As an incoming medical student, there are many acronyms and abbreviations that you are suddenly expected to know on top of the already impossible foreign language of pathologies and prescriptions. Perhaps most formidable is the SOAP note, where healthcare professionals document the findings, assessments, and plans for each patient encounter. Until a month ago, I had never heard of a SOAP note, but now, I am expected to write each piece of information and symptom in a mixture of medical jargon and Latin-based abbreviations.
As the director of our Doctoring course, Dr. Moffitt is careful to help each of her medical students “not look like an idiot.” A necessary part of that training is skilled SOAP note writing. She walked through the various components and then casually mentioned how relieved she was there were no English majors in the room because SOAP notes need to be concise, not flowery. Within seconds, I was outed by multiple peers as the only English major in our class of 80 students.
It was not the first time the dichotomy between English and medicine has been pointed out to me. The most common response when I explain that I am a medical student who majored in English is: “So when did you change your mind?” More often than not, the question is nuanced to sound more like, “So when did you decide for a real career?” My response has ranged from following my passions to trying to stand out, but the truth is, I was mostly being selfish.
As a lifelong lover of fiction and writing, majoring in English was an easy choice. The only drawback was my other lifelong dream of attending medical school. I decided to keep one foot in both doors and hope that medical schools would overlook my “flowery” major.
As I trekked back and forth from “Intro to Biology” to “Writing Literary Criticism” during my first semester, I started to weave together the commonalities between the two. With each course and each semester, I started to see an obvious value to my degree. English courses deepened my understanding of humanity while science courses provided a concrete understanding of the natural world. I learned, for instance, a list of symptoms for various mental illnesses and the physiological mechanisms of the drugs that treat them. But it was fictional characters who helped me grasp the specific, compulsive thought patterns one might face with acute mental illness. From cancer to dementia, I believe the balance of humanities and science provided me the perfect introduction for a career in medicine. Throughout my medical career, I hope to maintain this balanced curiosity to provide medical care that is both competent and empathetic.
However, an English major is certainly not the path for everyone. Plenty of English majors have little empathy, and plenty of STEM majors understand people better than I do. What is certain is that medicine flourishes with academic diversity. Within the Class of 2021, for instance, academic backgrounds range from art to music, business to ethics, cancer biology to synaptic plasticity. Each student brings their own perspective and insight.
It is the culmination of these skills and experiences that makes for the effective practice of medicine. While I once felt apologetic about my choice to major in English, I have quickly realized that all disciplines bring a strength and power to the practice of medicine. Just as my colleagues can fill in where I lack, I can do the same for them.
Recently, I have made it a habit to ask physicians what they studied as an undergraduate. There are certainly common answers like physiology or biology. But surprisingly, a large majority light up and begin telling me about their failed, short-lived career as an electrical engineer or their part-time obsession with Old English. There is no cookie-cutter mold in medicine, and we—as patients and doctors, collaborators and colleague—benefit from this diversity.
Tanner Ellsworth is a member of the Class of 2021. He graduated from Brigham Young University with a major in English and a minor in Japanese. He enjoys all things cello, movies that don't have happy endings, baking shows, filing taxes, and his wife and daughter.

◆ Raw data
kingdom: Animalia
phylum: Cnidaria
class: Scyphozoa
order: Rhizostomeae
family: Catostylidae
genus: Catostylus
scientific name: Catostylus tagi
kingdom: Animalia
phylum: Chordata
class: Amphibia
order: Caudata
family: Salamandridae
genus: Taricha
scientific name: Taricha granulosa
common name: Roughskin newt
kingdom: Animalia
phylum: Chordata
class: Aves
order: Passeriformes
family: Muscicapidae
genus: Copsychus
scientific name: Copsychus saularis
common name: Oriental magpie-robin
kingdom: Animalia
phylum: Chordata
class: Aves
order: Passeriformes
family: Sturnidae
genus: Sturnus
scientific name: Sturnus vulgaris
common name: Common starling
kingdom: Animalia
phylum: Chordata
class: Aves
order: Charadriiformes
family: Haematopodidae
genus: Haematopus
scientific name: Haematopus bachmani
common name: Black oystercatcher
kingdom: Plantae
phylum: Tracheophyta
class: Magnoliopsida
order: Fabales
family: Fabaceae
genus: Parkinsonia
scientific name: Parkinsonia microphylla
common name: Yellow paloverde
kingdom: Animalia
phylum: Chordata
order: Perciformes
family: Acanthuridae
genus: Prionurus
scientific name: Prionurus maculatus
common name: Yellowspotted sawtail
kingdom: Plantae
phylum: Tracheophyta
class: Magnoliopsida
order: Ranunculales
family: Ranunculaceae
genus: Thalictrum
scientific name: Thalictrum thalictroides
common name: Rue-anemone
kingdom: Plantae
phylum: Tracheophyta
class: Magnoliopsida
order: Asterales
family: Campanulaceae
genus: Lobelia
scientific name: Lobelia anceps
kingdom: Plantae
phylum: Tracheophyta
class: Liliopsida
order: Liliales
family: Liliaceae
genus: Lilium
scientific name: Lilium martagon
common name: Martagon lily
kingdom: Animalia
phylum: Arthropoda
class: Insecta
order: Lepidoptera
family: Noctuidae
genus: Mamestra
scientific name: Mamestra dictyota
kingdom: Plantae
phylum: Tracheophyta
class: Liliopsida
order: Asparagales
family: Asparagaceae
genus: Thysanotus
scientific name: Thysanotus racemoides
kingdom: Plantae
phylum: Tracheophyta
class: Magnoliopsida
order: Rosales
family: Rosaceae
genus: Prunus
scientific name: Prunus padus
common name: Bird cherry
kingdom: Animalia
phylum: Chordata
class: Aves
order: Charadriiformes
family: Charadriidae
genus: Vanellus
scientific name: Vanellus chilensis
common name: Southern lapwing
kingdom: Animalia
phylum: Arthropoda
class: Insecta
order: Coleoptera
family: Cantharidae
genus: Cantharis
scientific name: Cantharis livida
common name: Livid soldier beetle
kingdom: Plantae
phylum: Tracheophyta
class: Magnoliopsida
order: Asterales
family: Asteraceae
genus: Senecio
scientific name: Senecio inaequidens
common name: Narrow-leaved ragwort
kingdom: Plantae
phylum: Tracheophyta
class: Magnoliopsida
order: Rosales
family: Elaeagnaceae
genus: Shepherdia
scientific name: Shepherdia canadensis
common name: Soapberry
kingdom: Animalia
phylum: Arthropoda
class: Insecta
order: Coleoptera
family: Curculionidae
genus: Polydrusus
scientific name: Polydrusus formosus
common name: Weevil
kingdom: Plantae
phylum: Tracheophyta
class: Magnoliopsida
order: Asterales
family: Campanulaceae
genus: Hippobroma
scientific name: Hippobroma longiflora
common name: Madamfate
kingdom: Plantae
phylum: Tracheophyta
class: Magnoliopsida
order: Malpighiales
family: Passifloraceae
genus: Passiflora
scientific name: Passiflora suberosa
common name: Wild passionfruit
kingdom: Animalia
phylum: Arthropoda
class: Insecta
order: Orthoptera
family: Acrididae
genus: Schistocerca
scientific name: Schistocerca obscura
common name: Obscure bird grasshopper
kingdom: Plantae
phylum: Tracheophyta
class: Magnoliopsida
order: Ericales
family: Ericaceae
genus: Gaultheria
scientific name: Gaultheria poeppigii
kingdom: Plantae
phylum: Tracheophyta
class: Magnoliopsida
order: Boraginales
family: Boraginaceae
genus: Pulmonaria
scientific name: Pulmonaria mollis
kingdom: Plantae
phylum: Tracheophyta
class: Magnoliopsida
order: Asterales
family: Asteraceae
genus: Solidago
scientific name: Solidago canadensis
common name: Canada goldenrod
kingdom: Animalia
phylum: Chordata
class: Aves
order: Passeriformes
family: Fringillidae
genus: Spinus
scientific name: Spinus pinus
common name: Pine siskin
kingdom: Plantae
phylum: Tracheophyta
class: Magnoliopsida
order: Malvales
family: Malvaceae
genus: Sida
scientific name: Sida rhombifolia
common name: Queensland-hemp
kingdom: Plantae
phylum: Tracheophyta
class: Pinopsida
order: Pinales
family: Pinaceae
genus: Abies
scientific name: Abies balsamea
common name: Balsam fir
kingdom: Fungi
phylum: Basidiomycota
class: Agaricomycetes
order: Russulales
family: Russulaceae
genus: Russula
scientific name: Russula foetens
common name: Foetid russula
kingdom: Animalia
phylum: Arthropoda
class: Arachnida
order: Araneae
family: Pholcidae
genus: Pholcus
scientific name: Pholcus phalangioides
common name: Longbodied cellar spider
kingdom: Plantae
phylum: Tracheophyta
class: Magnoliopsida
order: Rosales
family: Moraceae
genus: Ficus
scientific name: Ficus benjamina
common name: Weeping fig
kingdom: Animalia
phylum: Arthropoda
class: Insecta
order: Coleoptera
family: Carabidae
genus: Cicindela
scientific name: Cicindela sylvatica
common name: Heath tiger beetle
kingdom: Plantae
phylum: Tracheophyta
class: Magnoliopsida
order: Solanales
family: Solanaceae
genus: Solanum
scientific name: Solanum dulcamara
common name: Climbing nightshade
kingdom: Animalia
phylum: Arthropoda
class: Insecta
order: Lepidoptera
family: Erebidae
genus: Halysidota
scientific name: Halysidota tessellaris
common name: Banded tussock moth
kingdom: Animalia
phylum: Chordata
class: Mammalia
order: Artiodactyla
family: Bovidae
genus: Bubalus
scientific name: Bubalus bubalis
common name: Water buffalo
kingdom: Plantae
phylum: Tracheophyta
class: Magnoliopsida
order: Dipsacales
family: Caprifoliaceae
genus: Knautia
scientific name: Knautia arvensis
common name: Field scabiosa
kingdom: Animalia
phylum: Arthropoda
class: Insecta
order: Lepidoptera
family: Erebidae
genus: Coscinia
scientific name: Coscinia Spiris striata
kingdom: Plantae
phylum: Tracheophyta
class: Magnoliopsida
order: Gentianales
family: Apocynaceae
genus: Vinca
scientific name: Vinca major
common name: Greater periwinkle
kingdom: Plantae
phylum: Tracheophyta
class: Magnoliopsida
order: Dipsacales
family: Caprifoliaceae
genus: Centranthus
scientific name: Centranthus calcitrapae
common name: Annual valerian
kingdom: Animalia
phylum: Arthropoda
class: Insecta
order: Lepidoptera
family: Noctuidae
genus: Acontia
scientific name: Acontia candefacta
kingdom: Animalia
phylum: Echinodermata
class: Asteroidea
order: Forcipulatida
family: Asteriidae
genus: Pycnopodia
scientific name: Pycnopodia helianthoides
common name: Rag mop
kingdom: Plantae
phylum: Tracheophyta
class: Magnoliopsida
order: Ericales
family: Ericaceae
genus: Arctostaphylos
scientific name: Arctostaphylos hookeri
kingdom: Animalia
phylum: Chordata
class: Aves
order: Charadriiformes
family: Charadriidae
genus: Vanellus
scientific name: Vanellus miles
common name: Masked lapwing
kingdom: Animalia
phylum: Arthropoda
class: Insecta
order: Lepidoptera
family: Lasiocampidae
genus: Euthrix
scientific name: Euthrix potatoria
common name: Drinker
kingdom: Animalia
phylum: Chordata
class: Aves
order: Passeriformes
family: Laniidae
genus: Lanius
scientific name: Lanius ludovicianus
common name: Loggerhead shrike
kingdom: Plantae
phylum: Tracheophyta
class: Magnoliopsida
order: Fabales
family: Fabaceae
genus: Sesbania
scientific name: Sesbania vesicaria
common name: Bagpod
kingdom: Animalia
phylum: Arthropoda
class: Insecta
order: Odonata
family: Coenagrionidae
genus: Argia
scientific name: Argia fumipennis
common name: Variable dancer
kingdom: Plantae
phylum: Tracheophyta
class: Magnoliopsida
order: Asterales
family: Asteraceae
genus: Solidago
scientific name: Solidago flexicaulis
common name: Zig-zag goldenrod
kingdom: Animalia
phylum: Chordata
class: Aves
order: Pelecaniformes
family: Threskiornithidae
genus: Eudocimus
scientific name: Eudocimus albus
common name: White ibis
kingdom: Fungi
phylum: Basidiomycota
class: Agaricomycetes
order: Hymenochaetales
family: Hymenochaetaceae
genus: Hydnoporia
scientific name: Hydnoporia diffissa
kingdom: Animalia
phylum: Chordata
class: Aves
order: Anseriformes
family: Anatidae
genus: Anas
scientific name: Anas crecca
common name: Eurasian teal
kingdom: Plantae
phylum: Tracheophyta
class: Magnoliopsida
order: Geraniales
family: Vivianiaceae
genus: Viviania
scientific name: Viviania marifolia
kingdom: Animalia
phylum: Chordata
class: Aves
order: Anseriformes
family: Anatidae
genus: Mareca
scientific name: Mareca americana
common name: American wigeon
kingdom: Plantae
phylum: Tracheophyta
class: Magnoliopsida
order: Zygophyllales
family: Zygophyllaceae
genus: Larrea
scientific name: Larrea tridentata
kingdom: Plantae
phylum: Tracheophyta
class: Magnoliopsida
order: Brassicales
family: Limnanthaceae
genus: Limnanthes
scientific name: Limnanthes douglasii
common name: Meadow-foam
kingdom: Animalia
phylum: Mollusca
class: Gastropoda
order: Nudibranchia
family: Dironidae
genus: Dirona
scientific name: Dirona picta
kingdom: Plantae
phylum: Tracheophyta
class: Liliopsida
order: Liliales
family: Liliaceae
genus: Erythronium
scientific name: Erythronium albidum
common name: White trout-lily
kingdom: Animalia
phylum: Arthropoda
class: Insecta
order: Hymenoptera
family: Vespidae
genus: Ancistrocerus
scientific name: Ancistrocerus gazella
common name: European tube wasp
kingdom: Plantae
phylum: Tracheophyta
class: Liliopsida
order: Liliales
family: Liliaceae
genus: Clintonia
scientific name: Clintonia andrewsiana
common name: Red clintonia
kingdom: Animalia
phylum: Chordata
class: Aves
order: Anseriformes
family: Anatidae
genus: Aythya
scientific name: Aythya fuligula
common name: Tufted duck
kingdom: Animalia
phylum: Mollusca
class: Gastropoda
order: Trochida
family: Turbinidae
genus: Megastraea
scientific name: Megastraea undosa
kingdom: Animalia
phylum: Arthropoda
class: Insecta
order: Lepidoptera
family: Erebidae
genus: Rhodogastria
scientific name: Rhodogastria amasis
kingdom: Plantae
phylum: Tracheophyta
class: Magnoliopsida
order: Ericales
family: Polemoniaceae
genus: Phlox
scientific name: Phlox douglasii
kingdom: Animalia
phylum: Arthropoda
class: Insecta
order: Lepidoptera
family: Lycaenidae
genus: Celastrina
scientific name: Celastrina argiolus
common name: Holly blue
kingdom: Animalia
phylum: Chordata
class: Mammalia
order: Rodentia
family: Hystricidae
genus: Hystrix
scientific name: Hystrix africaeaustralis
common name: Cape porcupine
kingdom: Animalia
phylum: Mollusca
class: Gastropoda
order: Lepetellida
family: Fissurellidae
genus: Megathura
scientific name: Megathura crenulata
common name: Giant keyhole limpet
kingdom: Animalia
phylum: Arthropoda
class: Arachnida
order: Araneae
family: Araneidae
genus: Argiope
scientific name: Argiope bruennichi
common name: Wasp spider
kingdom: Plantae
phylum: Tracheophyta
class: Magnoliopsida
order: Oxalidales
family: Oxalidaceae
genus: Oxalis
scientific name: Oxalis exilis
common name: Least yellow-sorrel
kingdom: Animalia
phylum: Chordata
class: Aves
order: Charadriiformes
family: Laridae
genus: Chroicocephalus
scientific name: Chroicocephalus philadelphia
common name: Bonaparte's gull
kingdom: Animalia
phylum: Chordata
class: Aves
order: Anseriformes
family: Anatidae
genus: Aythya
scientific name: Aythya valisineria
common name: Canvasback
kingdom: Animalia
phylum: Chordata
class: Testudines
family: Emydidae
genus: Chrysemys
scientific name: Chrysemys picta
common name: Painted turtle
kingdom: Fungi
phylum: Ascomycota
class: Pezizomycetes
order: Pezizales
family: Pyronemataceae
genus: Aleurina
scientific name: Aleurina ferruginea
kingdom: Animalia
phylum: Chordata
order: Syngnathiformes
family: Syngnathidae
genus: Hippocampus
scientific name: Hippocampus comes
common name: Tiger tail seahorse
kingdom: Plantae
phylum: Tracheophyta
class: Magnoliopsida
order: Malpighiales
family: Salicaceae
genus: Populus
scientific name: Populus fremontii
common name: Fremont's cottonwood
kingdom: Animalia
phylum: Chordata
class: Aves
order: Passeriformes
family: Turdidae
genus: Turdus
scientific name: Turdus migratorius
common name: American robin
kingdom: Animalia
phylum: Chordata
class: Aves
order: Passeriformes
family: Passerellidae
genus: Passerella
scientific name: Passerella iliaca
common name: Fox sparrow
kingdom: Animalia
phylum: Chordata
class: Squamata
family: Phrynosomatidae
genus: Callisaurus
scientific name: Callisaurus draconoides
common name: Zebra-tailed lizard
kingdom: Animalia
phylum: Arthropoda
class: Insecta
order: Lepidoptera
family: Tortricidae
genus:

◆ Assignment
Answer these questions using the essay on majoring in English before medical school.
(a) Who directs the Doctoring course?
(b) How many students are in the class in which the writer was identified as the only English major?
(c) What minor did the writer complete along with the English major?

◆ Solved problem
(a) Dr. Moffitt
(b) 80 students
(c) Japanese